Nobody talks about terrible threes. We all know about the
term ‘terrible twos’ and I wonder why they didn’t think of inventing the term terrible
threes. Because the truth is that after terrible twos, it doesn’t get better at
all. In fact, it gets messy and terrifying when a toddler steps into the phase
of threes.
Now you know why I am talking about this? I am there, you
guessed it right. I can show it to you (well, in words) rather than just
telling you about it.
As Wednesdays happen to be my toddler’s day at home, I always
try to plan at least half the day outside, so we don’t end up pulling each
other’s hair (which usually happens 80% of the time).
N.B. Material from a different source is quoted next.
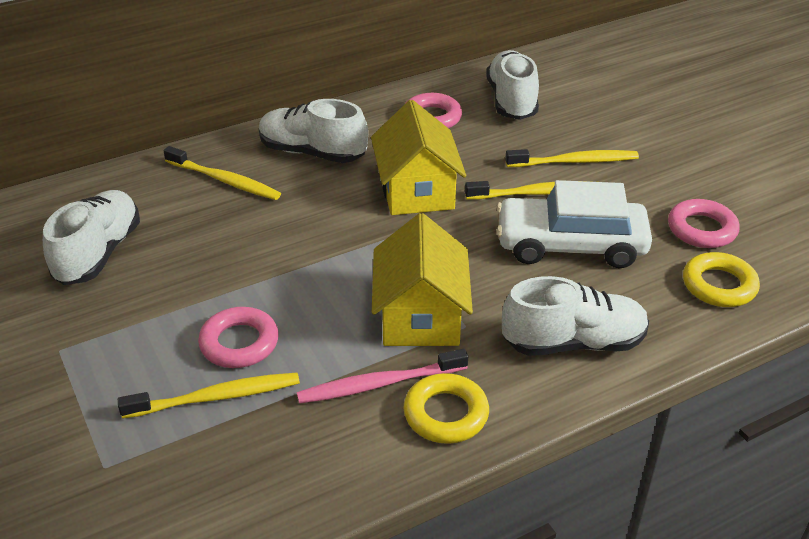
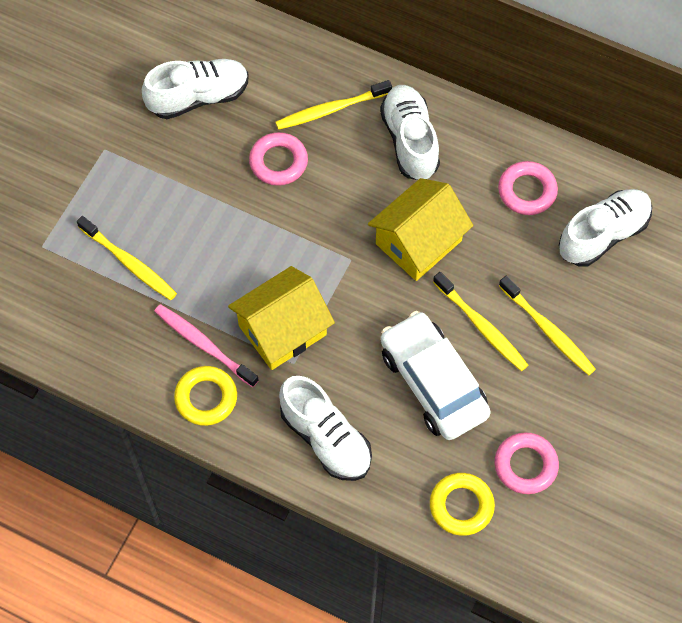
camera: 55 degrees right, 25 degrees up
yellow toothbrush [163,146,281,200] -> yellow toothbrush turned 75 degrees clockwise [275,80,392,130]
pink ring [198,307,279,368] -> pink ring moved to [249,132,308,186]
But the problem with
letting my toddler outside comes with a new set of challenges. Gone were the
days when my little munchkin was a defenseless infant who would get hit by
other kids often and I had to protect him all the time. Now, my major time is spent
in protecting other kids because my toddler is ready to attack anytime wants to
use his arms and legs effectively. Perhaps, it’s a part of being a toddler
where in he gets curious to see how it feels to touch other kids or simply push
them around.
But this is also the time when you want to bombard the
toddler with rules which he breaks every single time. I put down my foot and
made it very clear that if he were to touch or push any kid, we would return
home from his usually story time session. He seemed to understand this and
nodded and promised to comply by the rules. For an added measure, I had my
husband also do some lecturing.
Today, when I entered the little classroom where all toddler
of ages one to four come with their parents for a story time session, I whispered
a silent prayer (I do that almost every Wednesdays) for a peaceful hour. The
good news is that my toddler did manage not to touch, hit or push any other kid
(Yay!) but the flip side is that he ended up crawling beneath the chairs (not
once, but thrice), ran around the room disrupting the session, was told at
least five times by the lady in charge to be seated, tried to get too close
when a live animal session started and spent most of the time squirming and wriggling
on the floor.
By the end of the session, I was still holding my breath
almost waiting for someone to cast their dismissive frown towards me. When we
were out, I couldn’t help feeling relieved. My son does a bit of running around
for some more time and is clearly exhausted. But he will refuse and wail when I
tell him it’s time to go home. Thus, the battle begins until we reach all the
way home and continues as we struggle to get through the lunch hour. Nap time
is again another battle because as much as he wants to sleep, he also feels
revolted with the idea of shutting his eyes which he thinks is a waste of time.
Soon, my bucket of patience is all spent, and I am screaming
like a mad woman and I remind myself to walk outside the room, so I can do some
pep-talk with myself. He follows me, wailing and hurt and just looks at me and
orders me – laugh mummy. Laugh mummy.
I am not laughing, I say as I glare at him, I am angry, and I
don’t want to laugh right now.
Laugh mummy. Laugh mummy, he continues until I force myself
to show my teeth.
There, he has diffused the situation again. Toddlers are
still terrible at age three like age two, except that they have an extra level
of smartness at being terrible.
Somebody tell me that there is no such thing as terrible fours.